Парень едва выдавил:
— Помогите… Сорок шестая…
Они подхватили его с двух сторон и, теснясь на узкой лестнице, повели на второй этаж. Дверь в сорок шестую квартиру оказалась чуть приоткрытой, Виктор толкнул ее плечом, она распахнулась; в глубине узкого коридорчика стояла, прижав руки к груди, пожилая заплаканная женщина.
— Ведь говорила же, говорила, — еле слышно причитала она, — просила — не ходи, а ты…
Парень встрепенулся:
— Просили тебя?!
Женщина попятилась из прихожей в комнату.
— Что ты, что ты, я только в «Скорую»…
Она оправдывалась в чем-то — стремилась оправдаться. В чем? «Я только в „Скорую“»… Ясно, тот запретил звонить в милицию, а теперь, увидев их, решил, что она пренебрегла запретом.
— Просили тебя?! — повторил парень, опускаясь на узкий, покрытый цветастой накидкой диванчик.
— Ты чего это на мать так! — укорил его Виктор.
— Не мать я — тетка, — поспешила вступиться женщина. — Мы вообще-то ладим, не забижает он меня, нет.
— Кто его так? — спросил у нее Виктор, кивнув на залитую кровью рубашку парня.
Женщина бросила быстрый взгляд на племянника и, хотя тот никак не отреагировал, помотала испуганно головой — не знаю. Но, видел Виктор, знает, только боится сказать.
— А чего это он у вас на лестнице загорал?
— Не схотел моей помощи принять, прогнал. Сам, дескать, подымусь.
Говоря это, она достала из встроенного шкафа подушку, осторожно положила рядом с парнем на диванчик.
Иван Андреевич тем временем извлек из планшетки пакет с бинтами, ватой, флакончик с йодом, жестом пригласил Виктора: помогай. Виктор уложил парня на диванчик лицом вниз, осторожно поднял рубашку. Открылись четыре разреза, судя по всему, не очень глубокие. Во всяком случае, не опасные для жизни. Виктор вздохнул с облегчением и, взяв у Ивана Андреевича смоченную йодом вату, стал обрабатывать раны. Парень дернулся, застонал и спросил со страхом:
— Ну, что там?..
— Смерти забоялся? — отозвался Виктор, помогая Ивану Андреевичу накладывать повязку. — А когда на нож лез, подумал о смерти?
— Я не лез, это они…
— Чего же замолчал: досказывай, кто это — «они»?
— Не взять вам их, только спугнете, а они после пришьют меня: бандиты же настоящие!

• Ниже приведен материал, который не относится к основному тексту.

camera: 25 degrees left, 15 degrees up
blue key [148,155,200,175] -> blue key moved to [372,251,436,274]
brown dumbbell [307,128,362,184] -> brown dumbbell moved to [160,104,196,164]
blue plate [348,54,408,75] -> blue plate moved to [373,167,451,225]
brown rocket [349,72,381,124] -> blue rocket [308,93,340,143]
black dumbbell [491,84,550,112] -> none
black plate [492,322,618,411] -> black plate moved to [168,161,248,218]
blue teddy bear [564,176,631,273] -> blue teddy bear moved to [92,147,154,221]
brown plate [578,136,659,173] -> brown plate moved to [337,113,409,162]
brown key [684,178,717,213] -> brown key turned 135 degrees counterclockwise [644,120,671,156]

— Вот и борись с преступностью! — сказал с горечью Иван Андреевич; он стянул узлом концы бинта, поднялся с колен.
— Не взять вам их…
— Это уже наша забота, — обозлился Виктор. — Ты нам адрес…

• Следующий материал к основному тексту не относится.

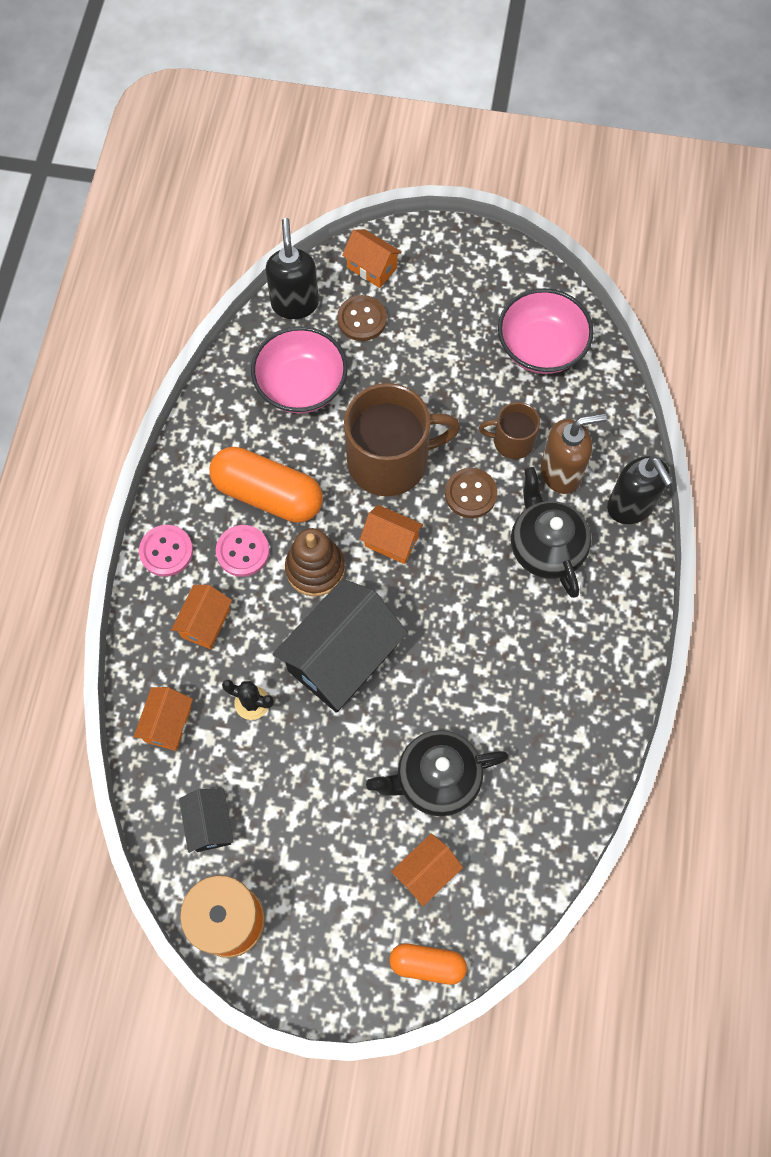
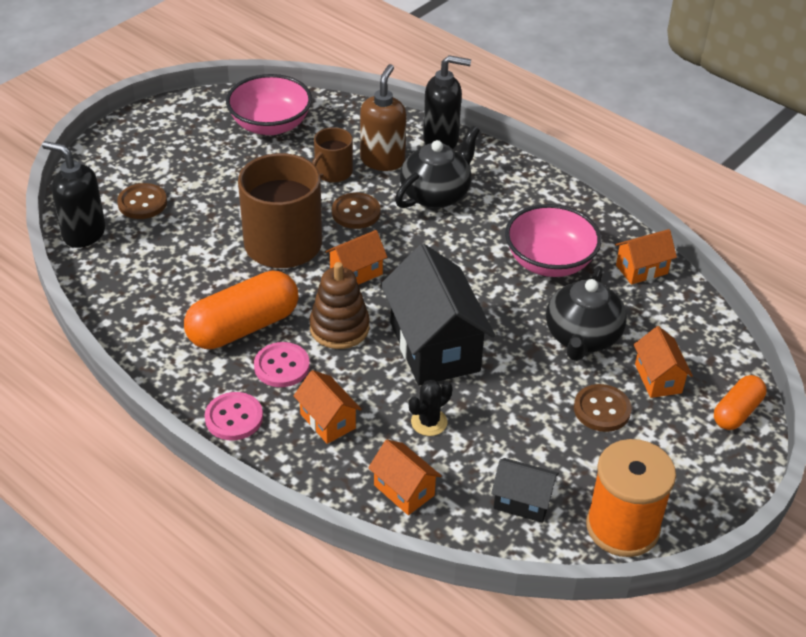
camera: 60 degrees left, 25 degrees down
pink bowl [251,326,348,414] -> pink bowl moved to [505,204,602,277]
orange house [342,229,402,288] -> orange house moved to [615,229,677,285]
black teapot [511,467,591,598] -> black teapot turned 120 degrees clockwise [395,126,480,208]
none -> brown button [574,384,632,432]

— Какой адрес! — перебил раненый. — Под нами квартира… Если только не смотались уже, пока вы со мной возились.
— Под вами? — Виктор обернулся к окну. — А куда окна — во двор или на пустырь?
— К лесу мы обращенные, — кинулась раздвигать штору хозяйка. — Лес — прямо вот он начинается.
Виктор переглянулся с Иваном Андреевичем. Тот понимающе кивнул и, застегивая на ходу форменное пальто, вышел из квартиры. Сейчас он обогнет дом и встанет под окнами нижних соседей. Тогда Виктору можно будет пойти и постучать в дверь.
— Сколько их? — спросил он у парня.
— Двое…
— При оружии?
— Н-не знаю… Нож — это да, а про другое не знаю. Но здоровые оба — просто быки!
— Дружил с ними?
— Впервой увидал. Пригласили выпить за знакомство — соблазнился, дурак.
— Умнее вперед будешь. А чего не поделили-то?
— Так, пьяная перепалка сначала, а потом задрались.
— Как же до ножа дошло? Двое, да еще «быки» — они и без ножа могли уделать!
— В привычку, видать. Я бежать кинулся, а один и достал в спину.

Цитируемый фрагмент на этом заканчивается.